Whenever we talk about income mobility, we should never forget that we’re talking about mobility in each direction. One can move down the income scale as well as up. Indeed, if we measure income mobility of households by movement from one quintile to another, it necessarily must be the case (given a fixed number of households) that for every household that moves up, one must move down. If that didn’t happen, then the apparent quintile into which more households moved than moved out of would not really be a quintile.

Because movement can be down as well up, income mobility for the bottom quintile will likely be less than for the middle three quintiles. Why? Because a household in the bottom quintile cannot move to a lower quintile. It can only stay in the same quintile or move up.

Similarly, income mobility in the top quintile is likely to be less than for the middle three quintiles. The reason: a household at the top cannot move up but can only stay in the same quintile or move down.

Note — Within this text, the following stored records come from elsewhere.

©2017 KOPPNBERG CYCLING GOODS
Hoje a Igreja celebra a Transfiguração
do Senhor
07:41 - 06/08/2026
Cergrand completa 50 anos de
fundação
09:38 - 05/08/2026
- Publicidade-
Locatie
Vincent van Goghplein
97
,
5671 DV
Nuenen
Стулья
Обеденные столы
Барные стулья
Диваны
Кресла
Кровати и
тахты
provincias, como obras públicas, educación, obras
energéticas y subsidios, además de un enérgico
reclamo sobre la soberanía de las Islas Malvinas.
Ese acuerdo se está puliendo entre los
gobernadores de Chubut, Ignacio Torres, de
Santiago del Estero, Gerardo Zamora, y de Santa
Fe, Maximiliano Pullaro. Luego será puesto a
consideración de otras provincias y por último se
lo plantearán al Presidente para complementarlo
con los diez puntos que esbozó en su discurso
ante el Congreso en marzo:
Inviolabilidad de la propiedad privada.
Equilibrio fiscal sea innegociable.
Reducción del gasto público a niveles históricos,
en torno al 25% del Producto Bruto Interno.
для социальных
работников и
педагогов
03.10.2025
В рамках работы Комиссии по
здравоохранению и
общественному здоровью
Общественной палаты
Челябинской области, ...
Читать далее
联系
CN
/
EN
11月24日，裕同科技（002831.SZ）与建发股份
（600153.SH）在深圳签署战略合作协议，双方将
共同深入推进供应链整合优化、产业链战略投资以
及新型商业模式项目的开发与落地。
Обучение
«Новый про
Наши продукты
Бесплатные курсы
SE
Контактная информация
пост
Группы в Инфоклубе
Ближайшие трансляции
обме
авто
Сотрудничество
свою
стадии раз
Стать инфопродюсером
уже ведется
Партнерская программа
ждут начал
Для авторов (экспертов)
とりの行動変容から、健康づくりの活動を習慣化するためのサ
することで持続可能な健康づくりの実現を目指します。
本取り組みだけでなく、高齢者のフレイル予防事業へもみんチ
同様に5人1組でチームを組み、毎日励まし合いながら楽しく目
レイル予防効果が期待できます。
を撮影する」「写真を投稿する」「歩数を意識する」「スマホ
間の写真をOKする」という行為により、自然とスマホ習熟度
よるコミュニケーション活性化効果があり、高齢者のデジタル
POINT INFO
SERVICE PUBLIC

Here’s how Alan Reynolds put it in his excellent blog post, “Likely Sources of Obama’s Misconceptions about Income Mobility”:

The middle three quintiles are defined by both a floor and ceiling. Unlike the middle quintiles, however, movement in or out of the top or bottom income groups can be in only one direction. Anyone in a top income group in any particular year must have either been in the same or a lower group in previous years, because there is no higher group to move down from. Anyone in a bottom income group must likewise have either been in the same or higher groups in previous years, because there no lower group to move up from.

This simple mathematical distinction has led many careless observers to deplore the illusory fact that there appears to be less “mobility” among rich and poor than there is in the middle. Rather than indicating that the poor are stuck at the bottom and the rich secure at the top, this is simply the unavoidable consequence of the fact that only families at the top and bottom can move in only one direction. Like so much overheated rhetoric about inequality and mobility, this is just another example of people forming extremely strong opinions on the basis of extremely weak logic and evidence.